GC Senior Superintendent
Although the information can be written down or memorized, it will only stay in memory for a certain amount of time before it has to be linked to something applicable or deleted to create memory storage for more relevant information. “New data flows from the sensory neocortex toward the association regions in the back of the brain. As it flows, bits of data are merged into combination that begin to produce a larger, more meaningful image.” (Zull, 2006, p.5 ) This is important to understand when learning or teaching because this instruction can take a lot of time but have minimal results if they do not have the foundational knowledge of processes that build up to the process being taught.
Heightened awareness of frequent construction leadership traps and how to avoid and get out of them
Winter ‘23 Cohort Crew Member Testimonial
"Well Works is a great tool to enlighten industry folks about how our bodies work and what could be causing people to react the way they do, and how to manage that as a leader of a crew or team. It is good information for all levels to increase their understanding of the situations that happen on a daily basis. Thank you for putting together this tool!"

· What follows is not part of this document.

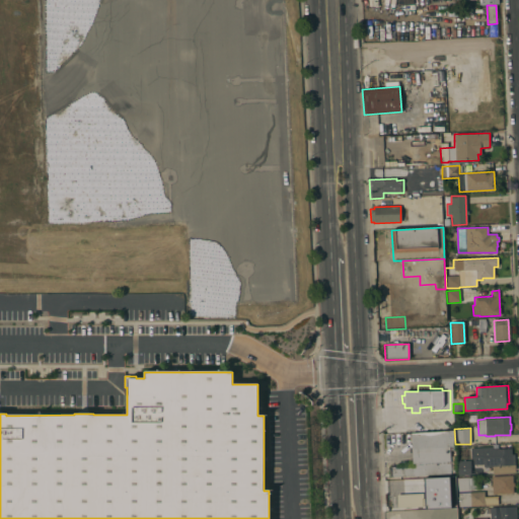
[(455,447),(450,447),(451,462),(412,464),(411,433),(454,431),(455,444),(455,447)]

“People under stress often perform at higher levels initially, but if the stress continues and exhaustion sets in, a range of problems ensue. A decline in productivity is one of the most obvious task consequences of excessive stress (Leung, Chan and Olomolaiye 2008; Tarafdar et al. 2007). Construction personnel are the cornerstone of any project. Their productivity and performance directly influence success in various areas, such as time, cost and quality” (Leung, Chan & Cooper, 2015, Loc.5422). "Crum's research shows that that people who believe stress is enhancing are less depressed and more satisfied with their lives than those who believe stress is harmful. They have more energy and fewer health problems. They are happier and more productive at work. They also have a different relationship to the stress in their lives: They are more likely to view stressful situations as a challenge, not an overwhelming problem. They have greater confidence in their ability to cope with those challenges, and they are better able to find meaning in difficult circumstances" (McGonigal, 2015, p.22).